• **Text under study**:
----
Question:

The serum- and glucocorticoid-inducible kinase Sgk1 plays a role in cardiac remodeling and development of heart failure, which is paralelled by Sgk1 dependent stimulation of the cardiac sodium/hydrogen exchanger Nhe1. Glucocorticoids stimulate Sgk1 expression and foster cardiac remodeling. The present study thus explored whether the glucocorticoid dexamethasone influenced cardiac Sgk1 dependent mechanisms.

Methods:

Experiments were performed in HL-1 cardiomyocytes, in gene targeted mice lacking functional Sgk1 (sgk1-/-) and in wild type mice (sgk1+/+). Gene expression was determined using quantitative RT-PCR, Nhe1 phosphorylation in Nhe1 immunoprecipitated cardiac tissue samples, and Nhe activity from Na⁺-dependent realkalinization after an ammonium pulse.

Results:

Treatment of HL-1 cardiomyocytes with dexamethasone significantly increased Sgk1, Nhe1 and Spp1 mRNA expression and Nhe activity, effects blunted by cotreatment of HL-1 cardiomyocytes with the Sgk1 inhibitor EMD638683. The Nhe1 inhibitor cariporide prevented dexamethasone stimulated Spp1 mRNA expression. In vivo, dexamethasone significantly increased cardiac Sgk1 mRNA levels in wild type mice. Dexamethasone further significantly increased cardiac Nhe1 mRNA expression and Nhe1 phosphorylation at Ser⁷⁰³ which represents a putative phosphorylation site recognition motif for Sgk1 and is important for Nhe1 activation. All effects of dexamethasone were strongly reduced in sgk1-/- mice. Furthermore, cardiac Spp1, Ctgf, Nppa and Nppb mRNA levels were significantly increased in dexamethasone treated wild type mice, an effect significantly blunted in sgk1-/- mice.
----
• **Extracted material**:
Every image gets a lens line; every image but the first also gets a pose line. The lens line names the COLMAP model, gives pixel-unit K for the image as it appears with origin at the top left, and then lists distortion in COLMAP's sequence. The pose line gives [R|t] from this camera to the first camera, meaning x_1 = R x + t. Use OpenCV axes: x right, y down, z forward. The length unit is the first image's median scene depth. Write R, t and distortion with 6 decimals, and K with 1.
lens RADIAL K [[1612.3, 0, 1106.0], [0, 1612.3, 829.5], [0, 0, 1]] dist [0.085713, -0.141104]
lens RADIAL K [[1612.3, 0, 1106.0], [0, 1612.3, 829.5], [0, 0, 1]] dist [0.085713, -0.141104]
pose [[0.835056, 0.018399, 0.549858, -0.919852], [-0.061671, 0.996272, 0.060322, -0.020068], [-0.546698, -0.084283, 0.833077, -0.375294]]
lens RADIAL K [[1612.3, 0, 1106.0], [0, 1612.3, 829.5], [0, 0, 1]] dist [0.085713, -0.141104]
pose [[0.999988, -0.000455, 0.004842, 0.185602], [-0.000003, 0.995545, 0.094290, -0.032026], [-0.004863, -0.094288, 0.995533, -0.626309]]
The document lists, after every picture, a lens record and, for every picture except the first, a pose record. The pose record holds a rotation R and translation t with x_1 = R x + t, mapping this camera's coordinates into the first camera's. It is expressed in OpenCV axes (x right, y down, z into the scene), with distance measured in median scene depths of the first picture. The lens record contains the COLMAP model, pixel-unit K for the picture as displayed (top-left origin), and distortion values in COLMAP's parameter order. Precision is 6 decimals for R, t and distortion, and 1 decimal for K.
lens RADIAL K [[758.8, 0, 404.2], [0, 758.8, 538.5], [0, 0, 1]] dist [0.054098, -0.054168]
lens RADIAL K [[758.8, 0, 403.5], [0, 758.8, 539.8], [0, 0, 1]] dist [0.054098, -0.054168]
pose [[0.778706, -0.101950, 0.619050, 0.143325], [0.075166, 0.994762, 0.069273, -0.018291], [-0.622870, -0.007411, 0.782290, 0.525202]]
----
• **Task to carry out**: Reproduce word for word the stretch of the dexamethasone abstract from "The serum- and" through "Sgk1 dependent mechanisms.". Rely only on the dexamethasone abstract, not on the records.

• **Reply to the task**:
The serum- and glucocorticoid-inducible kinase Sgk1 plays a role in cardiac remodeling and development of heart failure, which is paralelled by Sgk1 dependent stimulation of the cardiac sodium/hydrogen exchanger Nhe1. Glucocorticoids stimulate Sgk1 expression and foster cardiac remodeling. The present study thus explored whether the glucocorticoid dexamethasone influenced cardiac Sgk1 dependent mechanisms.